Aggression is a significant and often debilitating feature of various neurodevelopmental disorders (NDDs), severely impacting quality of life and increasing clinical burden. Despite its prevalence and negative impact, the underlying neurobiological mechanisms remain poorly understood, and treatment options are limited. Our recent findings suggest that different genetic models of NDDs exhibit aggression with distinct behavioural profiles and neuromodulatory sensitivity. Specifically, Nrxn1α knockout mice exhibit reward-driven aggression that is resistant to oxytocin, while Nlgn3 knock-in mice show non-rewarded aggression that is oxytocin-responsive. Both models activate midbrain circuits, including the ventral tegmental area (VTA), but appear to engage different functional pathways. These findings present a unique opportunity to dissect the neural circuit mechanisms driving aggression in a genotype-dependent manner, with direct implications for targeted interventions. The work aligns with current efforts in translational neuroscience to move toward mechanistically informed, circuit-specific therapies for NDDs.

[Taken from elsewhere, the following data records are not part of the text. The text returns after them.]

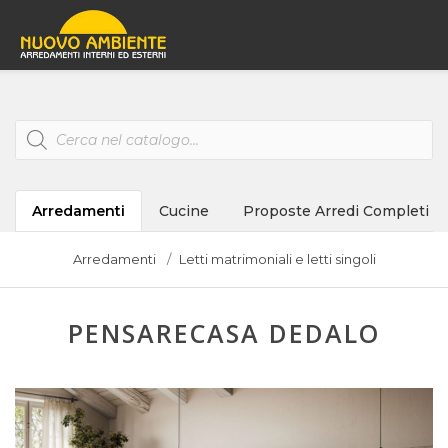
Products
search
Arredamenti
Cucine
Proposte Arredi Completi
Arredamenti
Letti matrimoniali e letti singoli
PENSARECASA DEDALO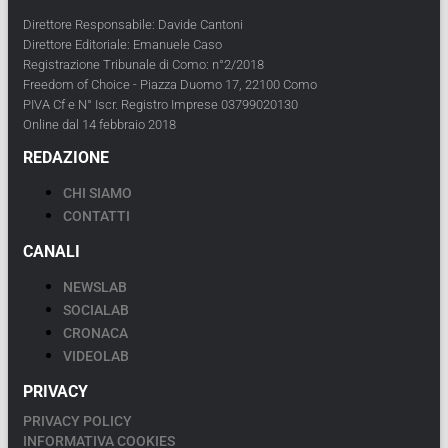
Direttore Responsabile: Davide Cantoni
Direttore Editoriale: Emanuele Caso
Registrazione Tribunale di Como: n°2/2018
Freedom of Choice - Piazza Duomo 17, 22100 Como
PIVA Cf e N° Iscr. Registro Imprese 03799020130
Online dal 14 febbraio 2018
REDAZIONE
CHI SIAMO
CONTATTI
CANALI
NEWSLAB
SOCIALAB
CRONACA
VIDEOLAB
PRIVACY
PRIVACY POLICY
INFORMATIVA COOKIES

Techniques and Skills to be Developed:
-In vivo electrophysiology and/or fibre photometry to monitor real-time neural activity
-Optogenetic/chemogenetic manipulation of defined circuits in vivo
-Advanced behavioural phenotyping
-Pharmacological intervention strategies
-Histological and biochemical techniques
-Quantitative analysis using Python/MATLAB, including multivariate and machine learning approaches
-Scientific writing and interdisciplinary collaboration
Overarching Aims of the Project:
To delineate and compare the circuit-level and neuromodulatory mechanisms underlying aggression in genetically distinct NDD mouse models, with the overarching aim to tractable therapeutic targets.
Specific Measurable Objectives:
Year 1:
-Complete training in in vivo methods (in vivo electrophysiology, fibre photometry, optogenetics, fMRI)
-Begin in vivo recordings of VTA activity during aggression
-Prepare literature review and submit it for publication
Year 2:
-Perform in vivo recordings in Nrxn1α and Nlgn3 mouse models
-Initiate circuit-specific optogenetic manipulations
-Analyse differences in oxytocin receptor expression and circuit responsiveness.
-Present findings at national conference and prepare first manuscript.
Year 3:
-Expand pharmacological profiling to include receptor-specific agents
-Explore additional projection targets beyond the VTA
-Continue data collection and manuscript preparation
-Present findings at international conference and complete thesis plan
Year 4:
-Complete all remaining data analysis
-Submit thesis and manuscripts for publication
Summary of a Potential 3-Month Rotation Project (MRes + PhD Pathway)
The student will perform a short-term project involving behavioural assessments coupled with electrophysiological and fMRI recordings.
This project is ideal for candidates passionate about translational neurobiology, who wish to combine cutting-edge techniques with fundamental questions about brain-behaviour relationships in NDDs.